Quels défis représente le fait de montrer la planète à travers deux hémisphères et sept continents ?
L’une des choses les plus difficiles était la question de la durée. Pour l’Asie, le continent le plus étendu, nous ne disposions que de très peu de temps pour en raconter l’histoire et montrer les animaux incroyables qui y vivent. Un défi ! Pour les continents que les téléspectateurs pensent connaître par cœur, nous avons essayé de les surprendre. Je pense notamment à l’Europe. On croit tout savoir à son sujet, mais lorsque je montre certaines séquences, j’entends : « Quel est cet animal ? Je ne savais même pas que c’était en Europe ! » Je réponds qu’il vit en Arctique et ils me disent : « Nous ne savions pas que nous avions un littoral arctique. » Il y a une immense côte arctique au nord de l’Europe. C’est également fascinant, par exemple, de montrer un désert en Amérique du Sud où vivent des manchots. Il faut essayer d’étonner tout le temps, à la fois visuellement et émotionnellement.
Combien de personnes ont travaillé sur Une planète, deux mondes sauvages ?
Il y a quatre ans, presque jour pour jour, je suis parti pour Londres rencontrer Tom McDonald à la BBC, avec une idée centrale et quelques notes sur la série. On a ensuite développé le projet, puis constitué une équipe et travaillé pendant plusieurs mois. On a littéralement parcouru tous les coins de la planète avec une trentaine de personnes, puis une équipe élargie de plus de 1 500 personnes. Beaucoup ont consacré trois années de leur vie à cette production ! L’un des producteurs a eu un enfant au milieu du projet, qui maintenant marche et parle. Même si cette aventure nous a beaucoup accaparés, nous l’avons adorée. C’est passionnant de trouver de nouvelles histoires et de les raconter de manière immersive. Ce que j’aime, c’est rendre les gens heureux, alors quand vous pouvez le faire pour un milliard de personnes, c’est génial !

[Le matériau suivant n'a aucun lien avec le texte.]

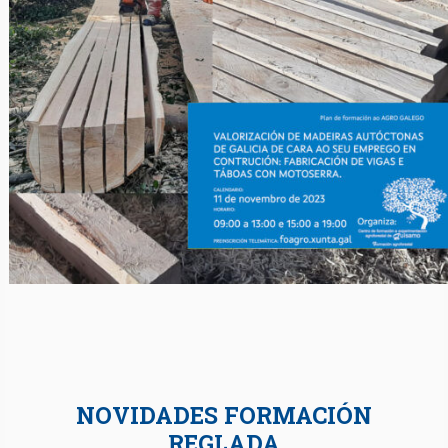
NOVIDADES FORMACIÓN
REGLADA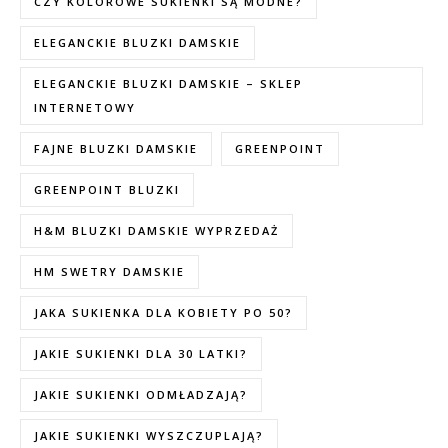
CZY KOLOROWE SUKIENKI SĄ MODNE?
ELEGANCKIE BLUZKI DAMSKIE
ELEGANCKIE BLUZKI DAMSKIE – SKLEP
INTERNETOWY
FAJNE BLUZKI DAMSKIE
GREENPOINT
GREENPOINT BLUZKI
H&M BLUZKI DAMSKIE WYPRZEDAŻ
HM SWETRY DAMSKIE
JAKA SUKIENKA DLA KOBIETY PO 50?
JAKIE SUKIENKI DLA 30 LATKI?
JAKIE SUKIENKI ODMŁADZAJĄ?
JAKIE SUKIENKI WYSZCZUPLAJĄ?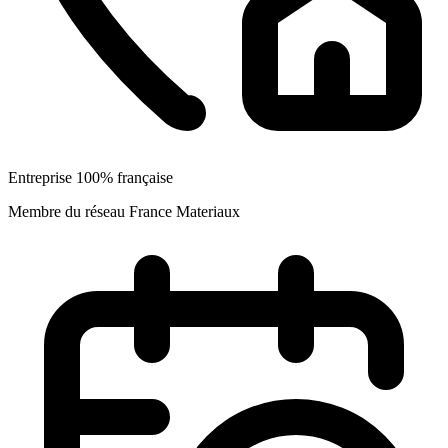
Entreprise 100% française
Membre du réseau France Materiaux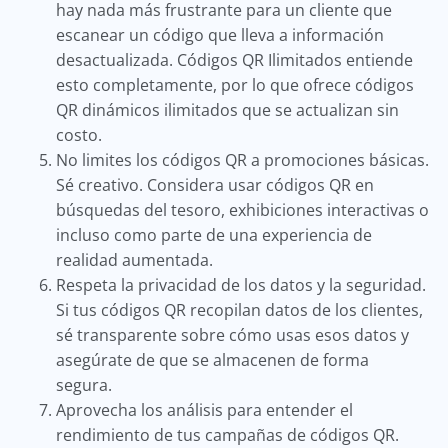
hay nada más frustrante para un cliente que
escanear un código que lleva a información
desactualizada. Códigos QR Ilimitados entiende
esto completamente, por lo que ofrece códigos
QR dinámicos ilimitados que se actualizan sin
costo.
No limites los códigos QR a promociones básicas.
Sé creativo. Considera usar códigos QR en
búsquedas del tesoro, exhibiciones interactivas o
incluso como parte de una experiencia de
realidad aumentada.
Respeta la privacidad de los datos y la seguridad.
Si tus códigos QR recopilan datos de los clientes,
sé transparente sobre cómo usas esos datos y
asegúrate de que se almacenen de forma
segura.
Aprovecha los análisis para entender el
rendimiento de tus campañas de códigos QR.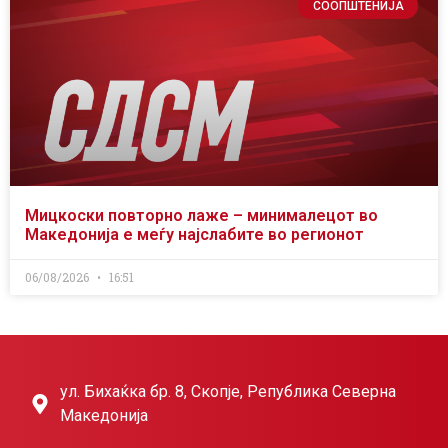
СООПШТЕНИЈА
Мицкоски повторно лаже – минималецот во
Македонија е меѓу најслабите во регионот
06/08/2026
16:51
ул. Бихаќка бр. 8, Скопје, Република Северна
Македонија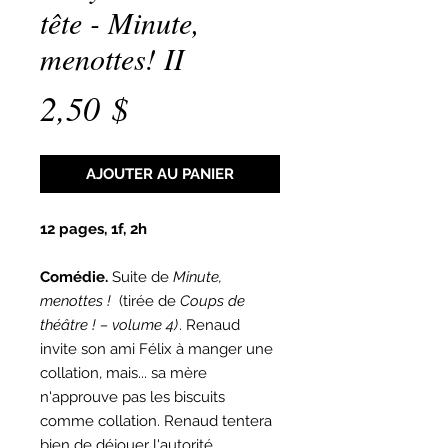
tête - Minute,
menottes! II
Prix
2,50 $
AJOUTER AU PANIER
12 pages, 1f, 2h
Comédie.
Suite de
Minute,
menottes !
(tirée de
Coups de
théâtre ! – volume 4)
. Renaud
invite son ami Félix à manger une
collation, mais... sa mère
n'approuve pas les biscuits
comme collation. Renaud tentera
bien de déjouer l'autorité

Comment avez-vous changé la manière de raconter vos histoires ?
D’abord grâce à la technologie. Notre équipement est désormais beaucoup plus petit et plus léger. Nous pouvons donc réaliser sur le terrain des choses impossibles à faire auparavant. Mais je pense aussi que la narration, notre façon de raconter les histoires, s’est vraiment améliorée. Pour chaque séquence, le récit est motivé par les émotions. Le rythme est beaucoup plus scénarisé qu’il y a dix ou quinze ans. On en revient à nouveau à la technologie. Les séquences sont plus longues. Nous pouvons suivre de meilleurs « personnages » grâce à de meilleures batteries, des caméras plus légères et stabilisées, et des caméras en basse lumière. Cela nous permet aujourd’hui de raconter des histoires aussi fortes que dans les séries de fiction. Vous avez un personnage que vous présentez au public et qui va passer par une transformation ou qui fera face à un défi. La manière de raconter et même le choix de l’animal que nous suivons sont beaucoup plus élaborés. Toutes les séquences sont minutieusement travaillées mais ce travail ne doit pas se voir. Le public ne doit pas voir la plume du conteur.